AUFGABEN:
[a] Welche Gerichte und Behörden kommen im Textauszug zum Glukose-Prozess vor? Zähle alle auf.
[b] Für welches Vergehen wurde die Apothekerin laut dem Textauszug unter anderem verurteilt?
[c] Schreib aus dem Textauszug die Stelle von „Im Glukose-Prozess will“ bis „unzutreffend und rechtsfehlerhaft.“ wortgetreu ab.

Im Glukose-Prozess will die Verteidigung gegen das Urteil des Landgerichts Köln umfassend Revision zum Bundesgerichtshof (BGH) einlegen. Man halte die Entscheidung für unzutreffend und rechtsfehlerhaft.

Die Apothekerin wurde unter anderem wegen fahrlässiger Tötung verurteilt. Dabei habe selbst die Staatsanwaltschaft nach der umfangreichen Beweisaufnahme Freispruch beantragt, da die von ihr in der Anklage aufgestellten Hypothesen nicht haltbar gewesen seien, sagt Rechtsanwalt Morton Douglas.

AUFLISTUNG:
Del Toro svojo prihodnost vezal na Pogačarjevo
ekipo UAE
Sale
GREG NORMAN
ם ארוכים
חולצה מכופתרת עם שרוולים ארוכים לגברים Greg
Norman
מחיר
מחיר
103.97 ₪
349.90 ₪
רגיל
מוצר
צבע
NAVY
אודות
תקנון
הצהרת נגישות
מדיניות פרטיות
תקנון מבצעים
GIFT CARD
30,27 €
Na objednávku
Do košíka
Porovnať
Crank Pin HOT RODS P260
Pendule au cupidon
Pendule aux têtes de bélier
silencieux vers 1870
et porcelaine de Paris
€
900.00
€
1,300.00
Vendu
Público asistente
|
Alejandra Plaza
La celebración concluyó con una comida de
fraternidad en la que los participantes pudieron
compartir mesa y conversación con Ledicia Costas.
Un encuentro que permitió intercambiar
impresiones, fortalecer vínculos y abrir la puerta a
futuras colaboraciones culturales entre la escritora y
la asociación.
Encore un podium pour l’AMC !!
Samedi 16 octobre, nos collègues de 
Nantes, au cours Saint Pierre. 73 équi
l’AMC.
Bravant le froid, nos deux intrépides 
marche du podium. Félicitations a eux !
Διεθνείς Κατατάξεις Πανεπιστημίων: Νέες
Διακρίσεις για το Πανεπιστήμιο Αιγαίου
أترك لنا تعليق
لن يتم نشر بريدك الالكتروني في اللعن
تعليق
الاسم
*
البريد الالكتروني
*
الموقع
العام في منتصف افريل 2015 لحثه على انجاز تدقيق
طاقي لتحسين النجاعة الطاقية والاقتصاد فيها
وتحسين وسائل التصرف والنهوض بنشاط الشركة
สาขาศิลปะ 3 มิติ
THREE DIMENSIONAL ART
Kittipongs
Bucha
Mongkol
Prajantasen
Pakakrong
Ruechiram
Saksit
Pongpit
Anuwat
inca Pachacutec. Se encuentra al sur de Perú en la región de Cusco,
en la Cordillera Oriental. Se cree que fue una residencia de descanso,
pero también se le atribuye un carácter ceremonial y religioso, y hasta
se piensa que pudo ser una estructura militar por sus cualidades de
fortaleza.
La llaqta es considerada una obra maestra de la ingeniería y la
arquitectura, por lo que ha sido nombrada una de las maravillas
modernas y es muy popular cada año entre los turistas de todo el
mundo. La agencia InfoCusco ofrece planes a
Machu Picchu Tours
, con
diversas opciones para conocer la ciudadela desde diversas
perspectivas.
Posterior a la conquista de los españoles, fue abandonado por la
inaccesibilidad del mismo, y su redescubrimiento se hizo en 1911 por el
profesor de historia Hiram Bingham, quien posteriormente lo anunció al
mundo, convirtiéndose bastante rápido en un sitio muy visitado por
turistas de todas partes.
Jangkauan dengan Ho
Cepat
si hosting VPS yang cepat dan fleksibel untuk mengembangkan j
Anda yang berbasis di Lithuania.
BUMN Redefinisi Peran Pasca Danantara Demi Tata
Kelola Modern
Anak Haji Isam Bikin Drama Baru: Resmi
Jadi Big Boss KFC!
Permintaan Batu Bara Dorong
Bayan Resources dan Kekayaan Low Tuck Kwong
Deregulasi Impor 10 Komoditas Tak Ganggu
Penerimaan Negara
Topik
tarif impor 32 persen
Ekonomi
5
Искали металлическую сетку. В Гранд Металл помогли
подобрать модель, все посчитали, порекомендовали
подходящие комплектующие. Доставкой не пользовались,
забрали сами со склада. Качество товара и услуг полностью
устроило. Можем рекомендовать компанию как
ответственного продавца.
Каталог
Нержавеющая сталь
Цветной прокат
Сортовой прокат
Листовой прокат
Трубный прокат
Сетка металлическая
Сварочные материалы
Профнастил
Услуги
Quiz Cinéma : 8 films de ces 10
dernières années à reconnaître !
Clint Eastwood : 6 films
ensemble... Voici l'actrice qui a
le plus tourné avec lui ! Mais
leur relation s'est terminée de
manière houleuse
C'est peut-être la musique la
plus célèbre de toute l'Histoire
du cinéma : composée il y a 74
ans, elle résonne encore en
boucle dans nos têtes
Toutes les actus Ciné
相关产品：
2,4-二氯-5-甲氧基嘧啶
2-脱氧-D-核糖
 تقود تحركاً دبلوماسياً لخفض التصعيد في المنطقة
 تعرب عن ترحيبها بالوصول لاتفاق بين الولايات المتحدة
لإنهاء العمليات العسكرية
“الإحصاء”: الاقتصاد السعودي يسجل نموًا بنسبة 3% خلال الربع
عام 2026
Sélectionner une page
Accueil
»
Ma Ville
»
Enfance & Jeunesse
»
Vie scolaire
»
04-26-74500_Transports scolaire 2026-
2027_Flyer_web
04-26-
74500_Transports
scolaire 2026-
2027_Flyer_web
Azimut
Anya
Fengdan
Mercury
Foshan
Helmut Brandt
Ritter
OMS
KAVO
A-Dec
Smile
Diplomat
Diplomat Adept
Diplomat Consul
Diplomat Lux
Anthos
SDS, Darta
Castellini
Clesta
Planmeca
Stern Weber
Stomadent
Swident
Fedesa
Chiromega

ANTWORTEN:
[a] Landgericht Köln, Bundesgerichtshof (BGH), Staatsanwaltschaft

[b] Wegen fahrlässiger Tötung.

[c]
Im Glukose-Prozess will die Verteidigung gegen das Urteil des Landgerichts Köln umfassend Revision zum Bundesgerichtshof (BGH) einlegen. Man halte die Entscheidung für unzutreffend und rechtsfehlerhaft.